К этому времени само движение ветра умерло. Комната станции залилась тишиной. Ламмерт вернулся на диван и слепо уставился на мерцающее мутное облако за окном, вдруг услышав громкий металлический скрежет.
И снова тишина… а после – шаги во флигели. Руди вошел в комнату.
– А! Ламмерт… Ты в порядке?..
– Ты починил вышку?
– Да. Пришлось поменять температурные датчики, – Руди сел, закрыл нижнюю часть лица воротником пальто и обхватил себя руками. Воздух медленно остывал вокруг него. Он посмотрел прямо на Ламмерта и добавил, – Но главное, теперь он выровнен по каналу И-лиен, и мы знаем, что центр сбора направит сюда второй поток.
– Значит, руководство дало добро, – помолчав, сказал первый разведчик.
Руди покачал головой, все еще укрываясь воротником и ощущая холод с пустыни. На мгновение его глаза возбужденно засияли, подобно неону внутри стекла, или искусственному пламени. Почти истлевшая надежда. Капля жизни в пустыне сознания… И только Ламмерт смотрел на эту тягу к жизни с отвращением.
Сколько раз он уже вел эту беседу, сколько раз смотрел на пустую надежду в глазах молодого разведчика. Всех их окутывал страх…
– Нам остается неделя, так? Исследовательская группа. Она будет здесь через неделю?
– Может больше, – ответил Ламмерт, – …Ты сам видишь, какая здесь погода. Наша сигнальная башня не выдержала холода. А теперь представь себе десятки огромных машин, с дорогой техникой, с хрупкими фильтрами для проб, и толпу трясущихся за эти приборы инженеров.
Ламмерт указал пальцем на слепящее окно, в котором белая и немая пустошь заглядывала им в глаза. Безликий и холодный труп озера. Сейчас там тихо, но Руди хорошо понимал, о чем говорит командир.

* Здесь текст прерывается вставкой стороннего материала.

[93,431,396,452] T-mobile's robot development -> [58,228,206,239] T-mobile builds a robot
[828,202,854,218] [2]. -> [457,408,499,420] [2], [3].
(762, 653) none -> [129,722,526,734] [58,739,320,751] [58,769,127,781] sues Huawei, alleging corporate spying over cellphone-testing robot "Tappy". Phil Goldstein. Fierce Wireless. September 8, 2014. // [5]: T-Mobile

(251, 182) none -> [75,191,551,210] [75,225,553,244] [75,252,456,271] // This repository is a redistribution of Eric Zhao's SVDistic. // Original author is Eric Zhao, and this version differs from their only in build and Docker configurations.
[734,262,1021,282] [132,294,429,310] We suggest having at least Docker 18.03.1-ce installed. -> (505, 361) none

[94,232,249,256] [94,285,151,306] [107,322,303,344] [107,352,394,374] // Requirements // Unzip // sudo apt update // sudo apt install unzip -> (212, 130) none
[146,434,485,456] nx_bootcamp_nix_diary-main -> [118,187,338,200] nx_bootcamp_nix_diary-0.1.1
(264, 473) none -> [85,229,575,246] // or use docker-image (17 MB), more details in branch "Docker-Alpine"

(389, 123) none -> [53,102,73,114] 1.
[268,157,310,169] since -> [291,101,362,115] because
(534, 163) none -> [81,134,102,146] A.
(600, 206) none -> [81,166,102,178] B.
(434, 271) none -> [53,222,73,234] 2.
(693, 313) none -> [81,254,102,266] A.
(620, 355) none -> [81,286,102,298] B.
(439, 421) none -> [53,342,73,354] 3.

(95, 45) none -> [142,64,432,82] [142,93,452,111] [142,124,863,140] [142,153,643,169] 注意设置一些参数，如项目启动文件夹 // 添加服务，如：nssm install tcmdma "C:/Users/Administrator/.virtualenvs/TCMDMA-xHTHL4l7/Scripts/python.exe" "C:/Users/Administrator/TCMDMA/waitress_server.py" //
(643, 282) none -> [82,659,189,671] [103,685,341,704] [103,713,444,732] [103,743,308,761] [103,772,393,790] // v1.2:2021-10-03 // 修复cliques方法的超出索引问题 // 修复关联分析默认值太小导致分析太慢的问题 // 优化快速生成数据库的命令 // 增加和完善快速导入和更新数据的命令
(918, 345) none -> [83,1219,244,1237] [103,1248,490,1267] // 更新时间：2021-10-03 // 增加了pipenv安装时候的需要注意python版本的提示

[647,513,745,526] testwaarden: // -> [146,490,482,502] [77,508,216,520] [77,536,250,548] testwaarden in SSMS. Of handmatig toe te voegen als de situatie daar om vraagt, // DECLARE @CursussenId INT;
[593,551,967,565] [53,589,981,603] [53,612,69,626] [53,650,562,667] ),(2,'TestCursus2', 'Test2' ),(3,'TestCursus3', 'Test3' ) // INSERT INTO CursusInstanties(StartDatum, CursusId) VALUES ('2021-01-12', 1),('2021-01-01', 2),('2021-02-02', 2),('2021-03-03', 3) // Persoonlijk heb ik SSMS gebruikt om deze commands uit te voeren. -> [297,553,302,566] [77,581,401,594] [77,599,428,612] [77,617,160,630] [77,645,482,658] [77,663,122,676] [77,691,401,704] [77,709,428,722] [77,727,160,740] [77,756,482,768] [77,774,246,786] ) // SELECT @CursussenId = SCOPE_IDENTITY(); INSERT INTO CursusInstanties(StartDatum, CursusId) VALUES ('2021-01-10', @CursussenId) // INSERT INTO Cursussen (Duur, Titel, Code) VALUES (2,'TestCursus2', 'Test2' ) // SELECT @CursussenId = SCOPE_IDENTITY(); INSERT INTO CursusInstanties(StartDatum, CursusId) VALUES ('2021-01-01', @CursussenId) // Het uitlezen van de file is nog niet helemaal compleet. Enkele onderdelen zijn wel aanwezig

Стихия, опустошающая разум вместе с его последним пристанищем. Она накрывает пустыню в те ужасные дни, когда разведчики и начинают терять сон, когда они находятся в глубоком отчаянии, или уже не выносят тишины, потому что в этой тишине их разум рождает безумие. «Mors Ontologica». Боясь остаться наедине с самим собой, они цепляются за радиопередатчик, в котором в такие дни обычно звучит «Немного естественного освещения не помешает. Сегодня днем облачно…»
– Не сомневайся, они не будут торопиться, если дело касается их техники. А пока ты встанешь на полувахту смотрителем, – говорил Ламмерт, прерываясь на кашель.
– Торбен?
Первый разведчик приподнялся и расстегнул пальто, он оставался в нем все это время. Еще прокашлявшись, Ламмерт продолжил:
– Торбен в разведке. Он должен спуститься дальше, за южные хребты.
Руди не ответил, спустя несколько минут Ламмерт включил радиопередатчик.